Don't know how to be any more plain than in my post. This is not our home countrie(s). Anything is possible in a 3rd world country under a dictatorship if that's what happens. I've lived here a good many years and because of those years I have little to no confidence or trust in this government even under the best of conditions.

There are those that will take risks no matter what and more power to them - especially anyone that would travel to Mindanao at this time. Hopefully all will settle down shortly but I have my doubts.

We are all free to make choices in life but we can not escape the consequences of those choices.
Hope you have the best of luck in whatever you decide to do..


Jet Lag
Added note: From this article in todays paper, even Davao is not a good choice for a distination.
With the muzzies going nuts down there these other groups have been ordered by their leaders to increase their attacks as well. The place is coming unglued!

Read The Story Here

(source: Manila Bullitin)


----------



## greenstreak1946 (May 28, 2017)

*safe in Davao*

I am in the USA and I really feel safer in Davao then here. We have no security here at malls, stores and etc like there. I have been to the Philippines several times and I am coming to Davao next month.

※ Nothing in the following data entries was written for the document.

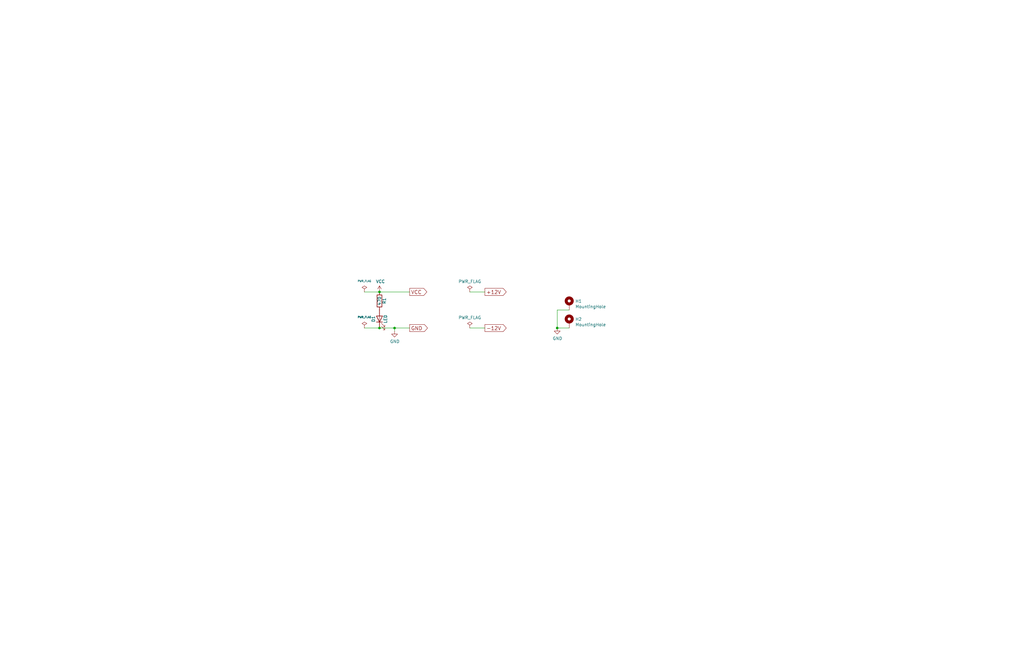
<source format=kicad_sch>
(kicad_sch (version 20211123) (generator eeschema)

  (uuid ac6181ef-0565-4900-88ca-9b4f77429e6d)

  (paper "B")

  

  (junction (at 166.37 138.43) (diameter 0) (color 0 0 0 0)
    (uuid 667f1d4a-03a2-44a2-8ba6-2c38a961a09b)
  )
  (junction (at 234.95 138.43) (diameter 0) (color 0 0 0 0)
    (uuid 6bc466c6-3221-4478-b91e-afb3dce6295f)
  )
  (junction (at 160.02 123.19) (diameter 0) (color 0 0 0 0)
    (uuid c1f39a8a-55ab-40cd-b081-86c4241d5ab6)
  )
  (junction (at 160.02 138.43) (diameter 0) (color 0 0 0 0)
    (uuid f6e5741c-c432-4cdc-beb3-1cb35169459d)
  )

  (wire (pts (xy 160.02 138.43) (xy 166.37 138.43))
    (stroke (width 0) (type default) (color 0 0 0 0))
    (uuid 2614ad2f-6e08-40a5-b5f1-0f1facff740f)
  )
  (wire (pts (xy 160.02 123.19) (xy 153.67 123.19))
    (stroke (width 0) (type default) (color 0 0 0 0))
    (uuid 26d73016-94d8-48d8-adf6-32f07c564ef7)
  )
  (wire (pts (xy 204.47 138.43) (xy 198.12 138.43))
    (stroke (width 0) (type default) (color 0 0 0 0))
    (uuid 3a0ab635-fd09-4d30-aa9f-8ecee3085f26)
  )
  (wire (pts (xy 204.47 123.19) (xy 198.12 123.19))
    (stroke (width 0) (type default) (color 0 0 0 0))
    (uuid 43fbe6cb-0653-46b5-a875-1c4bb75ff64b)
  )
  (wire (pts (xy 240.03 130.81) (xy 234.95 130.81))
    (stroke (width 0) (type default) (color 0 0 0 0))
    (uuid 5ac30ac4-1e25-4b94-aa98-dbb3e03d792f)
  )
  (wire (pts (xy 166.37 138.43) (xy 166.37 139.7))
    (stroke (width 0) (type default) (color 0 0 0 0))
    (uuid 738f6cf5-22c3-42f0-b4e6-afe67eafd201)
  )
  (wire (pts (xy 234.95 130.81) (xy 234.95 138.43))
    (stroke (width 0) (type default) (color 0 0 0 0))
    (uuid b54f07d6-b118-40c7-ac3b-d835797675d9)
  )
  (wire (pts (xy 153.67 138.43) (xy 160.02 138.43))
    (stroke (width 0) (type default) (color 0 0 0 0))
    (uuid b6808bae-dee3-49a0-8583-39d0aa2ecddd)
  )
  (wire (pts (xy 240.03 138.43) (xy 234.95 138.43))
    (stroke (width 0) (type default) (color 0 0 0 0))
    (uuid bbbed016-9eb7-4302-ad47-ff7abfc57b97)
  )
  (wire (pts (xy 166.37 138.43) (xy 172.72 138.43))
    (stroke (width 0) (type default) (color 0 0 0 0))
    (uuid e7a7fd94-9096-4593-864a-854b89f93ba3)
  )
  (wire (pts (xy 160.02 123.19) (xy 172.72 123.19))
    (stroke (width 0) (type default) (color 0 0 0 0))
    (uuid ff5daa7c-78e2-4763-b938-b6fa67b1e79a)
  )

  (global_label "-12V" (shape output) (at 204.47 138.43 0) (fields_autoplaced)
    (effects (font (size 1.524 1.524)) (justify left))
    (uuid 15b8aa3e-0a20-46e6-b174-36ad2e90d654)
    (property "Intersheet References" "${INTERSHEET_REFS}" (id 0) (at 0 0 0)
      (effects (font (size 1.27 1.27)) hide)
    )
  )
  (global_label "VCC" (shape output) (at 172.72 123.19 0) (fields_autoplaced)
    (effects (font (size 1.524 1.524)) (justify left))
    (uuid 72d9afc5-20fa-4b25-b3bb-e4d47e54765e)
    (property "Intersheet References" "${INTERSHEET_REFS}" (id 0) (at 0 0 0)
      (effects (font (size 1.27 1.27)) hide)
    )
  )
  (global_label "+12V" (shape output) (at 204.47 123.19 0) (fields_autoplaced)
    (effects (font (size 1.524 1.524)) (justify left))
    (uuid 7aeb3d57-2346-4c2a-bb41-7e668cc1470b)
    (property "Intersheet References" "${INTERSHEET_REFS}" (id 0) (at 0 0 0)
      (effects (font (size 1.27 1.27)) hide)
    )
  )
  (global_label "GND" (shape output) (at 172.72 138.43 0) (fields_autoplaced)
    (effects (font (size 1.524 1.524)) (justify left))
    (uuid 8f86b799-e812-468c-9f80-b3d5b8e916f7)
    (property "Intersheet References" "${INTERSHEET_REFS}" (id 0) (at 0 0 0)
      (effects (font (size 1.27 1.27)) hide)
    )
  )

  (symbol (lib_id "power:GND") (at 234.95 138.43 0) (unit 1)
    (in_bom yes) (on_board yes)
    (uuid 00000000-0000-0000-0000-000064059a1e)
    (property "Reference" "#PWR0103" (id 0) (at 234.95 144.78 0)
      (effects (font (size 1.27 1.27)) hide)
    )
    (property "Value" "GND" (id 1) (at 235.077 142.8242 0))
    (property "Footprint" "" (id 2) (at 234.95 138.43 0)
      (effects (font (size 1.27 1.27)) hide)
    )
    (property "Datasheet" "" (id 3) (at 234.95 138.43 0)
      (effects (font (size 1.27 1.27)) hide)
    )
    (pin "1" (uuid ddbd3a9f-dd68-4e1b-897d-e620e390eafb))
  )

  (symbol (lib_id "template.prototyping-rescue:MountingHole_Pad-mechanical") (at 240.03 128.27 0) (unit 1)
    (in_bom yes) (on_board yes)
    (uuid 00000000-0000-0000-0000-0000658d5796)
    (property "Reference" "H1" (id 0) (at 242.57 127.1016 0)
      (effects (font (size 1.27 1.27)) (justify left))
    )
    (property "Value" "MountingHole" (id 1) (at 242.57 129.413 0)
      (effects (font (size 1.27 1.27)) (justify left))
    )
    (property "Footprint" "MountingHole:MountingHole_3.2mm_M3_Pad" (id 2) (at 240.03 128.27 0)
      (effects (font (size 1.27 1.27)) hide)
    )
    (property "Datasheet" "~" (id 3) (at 240.03 128.27 0)
      (effects (font (size 1.27 1.27)) hide)
    )
    (pin "1" (uuid 5cb31122-22a3-43d6-ba5e-9a5644d8c0a2))
  )

  (symbol (lib_id "template.prototyping-rescue:MountingHole_Pad-mechanical") (at 240.03 135.89 0) (unit 1)
    (in_bom yes) (on_board yes)
    (uuid 00000000-0000-0000-0000-0000658d579c)
    (property "Reference" "H2" (id 0) (at 242.57 134.7216 0)
      (effects (font (size 1.27 1.27)) (justify left))
    )
    (property "Value" "MountingHole" (id 1) (at 242.57 137.033 0)
      (effects (font (size 1.27 1.27)) (justify left))
    )
    (property "Footprint" "MountingHole:MountingHole_3.2mm_M3_Pad" (id 2) (at 240.03 135.89 0)
      (effects (font (size 1.27 1.27)) hide)
    )
    (property "Datasheet" "~" (id 3) (at 240.03 135.89 0)
      (effects (font (size 1.27 1.27)) hide)
    )
    (pin "1" (uuid a82f680c-0c5d-49ff-9940-4b21907bffaf))
  )

  (symbol (lib_id "power:PWR_FLAG") (at 153.67 123.19 0) (unit 1)
    (in_bom yes) (on_board yes)
    (uuid 00000000-0000-0000-0000-0000658d57a6)
    (property "Reference" "#FLG0101" (id 0) (at 153.67 120.777 0)
      (effects (font (size 0.762 0.762)) hide)
    )
    (property "Value" "PWR_FLAG" (id 1) (at 153.67 118.618 0)
      (effects (font (size 0.762 0.762)))
    )
    (property "Footprint" "" (id 2) (at 153.67 123.19 0)
      (effects (font (size 1.524 1.524)) hide)
    )
    (property "Datasheet" "~" (id 3) (at 153.67 123.19 0)
      (effects (font (size 1.524 1.524)) hide)
    )
    (pin "1" (uuid 6fff76cf-4ad0-404f-a24d-fcef512e840e))
  )

  (symbol (lib_id "power:PWR_FLAG") (at 153.67 138.43 0) (unit 1)
    (in_bom yes) (on_board yes)
    (uuid 00000000-0000-0000-0000-0000658d57ac)
    (property "Reference" "#FLG0102" (id 0) (at 153.67 136.017 0)
      (effects (font (size 0.762 0.762)) hide)
    )
    (property "Value" "PWR_FLAG" (id 1) (at 153.67 133.858 0)
      (effects (font (size 0.762 0.762)))
    )
    (property "Footprint" "" (id 2) (at 153.67 138.43 0)
      (effects (font (size 1.524 1.524)) hide)
    )
    (property "Datasheet" "~" (id 3) (at 153.67 138.43 0)
      (effects (font (size 1.524 1.524)) hide)
    )
    (pin "1" (uuid a1f879a0-f15b-4af1-8365-ca5af0009e43))
  )

  (symbol (lib_id "template.prototyping-rescue:LED-device") (at 160.02 134.62 90) (unit 1)
    (in_bom yes) (on_board yes)
    (uuid 00000000-0000-0000-0000-0000658d57b2)
    (property "Reference" "D1" (id 0) (at 157.48 134.62 0))
    (property "Value" "LED" (id 1) (at 162.56 134.62 0))
    (property "Footprint" "LED_THT:LED_D3.0mm_Horizontal_O3.81mm_Z2.0mm" (id 2) (at 160.02 134.62 0)
      (effects (font (size 1.524 1.524)) hide)
    )
    (property "Datasheet" "" (id 3) (at 160.02 134.62 0)
      (effects (font (size 1.524 1.524)) hide)
    )
    (pin "1" (uuid 38baf7d7-a1db-4ba1-b5b5-f62e0eab0d50))
    (pin "2" (uuid dee79ecd-b8f1-444a-8e63-168f215755ab))
  )

  (symbol (lib_id "template.prototyping-rescue:R-device") (at 160.02 127 0) (unit 1)
    (in_bom yes) (on_board yes)
    (uuid 00000000-0000-0000-0000-0000658d57b8)
    (property "Reference" "R1" (id 0) (at 162.052 127 90))
    (property "Value" "470" (id 1) (at 160.02 127 90))
    (property "Footprint" "Resistor_THT:R_Axial_DIN0207_L6.3mm_D2.5mm_P7.62mm_Horizontal" (id 2) (at 160.02 127 0)
      (effects (font (size 1.524 1.524)) hide)
    )
    (property "Datasheet" "" (id 3) (at 160.02 127 0)
      (effects (font (size 1.524 1.524)) hide)
    )
    (pin "1" (uuid 9b810338-ad1c-4742-ab94-879c99faf4c7))
    (pin "2" (uuid 67f92750-f42c-4173-ad6d-c5f617ff9014))
  )

  (symbol (lib_id "power:VCC") (at 160.02 123.19 0) (unit 1)
    (in_bom yes) (on_board yes)
    (uuid 00000000-0000-0000-0000-0000658d57ce)
    (property "Reference" "#PWR0101" (id 0) (at 160.02 127 0)
      (effects (font (size 1.27 1.27)) hide)
    )
    (property "Value" "VCC" (id 1) (at 160.401 118.7958 0))
    (property "Footprint" "" (id 2) (at 160.02 123.19 0)
      (effects (font (size 1.27 1.27)) hide)
    )
    (property "Datasheet" "" (id 3) (at 160.02 123.19 0)
      (effects (font (size 1.27 1.27)) hide)
    )
    (pin "1" (uuid 846782c5-09cf-45c0-85e9-b44fb41ed3d3))
  )

  (symbol (lib_id "power:GND") (at 166.37 139.7 0) (unit 1)
    (in_bom yes) (on_board yes)
    (uuid 00000000-0000-0000-0000-0000658d57d6)
    (property "Reference" "#PWR0102" (id 0) (at 166.37 146.05 0)
      (effects (font (size 1.27 1.27)) hide)
    )
    (property "Value" "GND" (id 1) (at 166.497 144.0942 0))
    (property "Footprint" "" (id 2) (at 166.37 139.7 0)
      (effects (font (size 1.27 1.27)) hide)
    )
    (property "Datasheet" "" (id 3) (at 166.37 139.7 0)
      (effects (font (size 1.27 1.27)) hide)
    )
    (pin "1" (uuid d604d0a5-16f7-4c25-9fc8-42d33f0f847f))
  )

  (symbol (lib_id "power:PWR_FLAG") (at 198.12 123.19 0) (unit 1)
    (in_bom yes) (on_board yes)
    (uuid 00000000-0000-0000-0000-0000658d57dc)
    (property "Reference" "#FLG0103" (id 0) (at 198.12 121.285 0)
      (effects (font (size 1.27 1.27)) hide)
    )
    (property "Value" "PWR_FLAG" (id 1) (at 198.12 118.7958 0))
    (property "Footprint" "" (id 2) (at 198.12 123.19 0)
      (effects (font (size 1.27 1.27)) hide)
    )
    (property "Datasheet" "~" (id 3) (at 198.12 123.19 0)
      (effects (font (size 1.27 1.27)) hide)
    )
    (pin "1" (uuid 16956ce2-947e-466c-954d-ce2fb8682edc))
  )

  (symbol (lib_id "power:PWR_FLAG") (at 198.12 138.43 0) (unit 1)
    (in_bom yes) (on_board yes)
    (uuid 00000000-0000-0000-0000-0000658d57e2)
    (property "Reference" "#FLG0104" (id 0) (at 198.12 136.525 0)
      (effects (font (size 1.27 1.27)) hide)
    )
    (property "Value" "PWR_FLAG" (id 1) (at 198.12 134.0358 0))
    (property "Footprint" "" (id 2) (at 198.12 138.43 0)
      (effects (font (size 1.27 1.27)) hide)
    )
    (property "Datasheet" "~" (id 3) (at 198.12 138.43 0)
      (effects (font (size 1.27 1.27)) hide)
    )
    (pin "1" (uuid 78ebb7ba-da8e-4c8f-88b6-146b19462943))
  )
)

</source>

I feel President Duterte did exactly what he needed to do to secure the safety of all. With martial law in affect I will feel even safer in Davao.


----------



## anthonymoore (Jun 3, 2017)

My father in law lives near Koronadal , which is a long way from the problems and says there is no real changes there.. just increased military presences.


----------



## hogrider (May 25, 2010)

Arrived Davao at 1pm local time today. No increased security measures at the airport, no road blocks or security checks on route to our hotel. So far all is normal.


----------



## greenstreak1946 (May 28, 2017)

Hey Hogrider---How close are you staying to the Marco Pollo hotel? I stayed in that area when I was in Davao several times. I was close to the Gaisano mall. 

art


----------



## hogrider (May 25, 2010)

greenstreak1946 said:


> Hey Hogrider---How close are you staying to the Marco Pollo hotel? I stayed in that area when I was in Davao several times. I was close to the Gaisano mall.
> 
> art


I am staying in Royal Mandayo which is pretty close to Marco Polo. We have stayed at Marco Polo on previous occasions, but I prefer the restaurant here. I have been travelling all over Davao City since last Saturday, no sign of any increased security measures that I can see. I feel safer here than in London that's for sure.


----------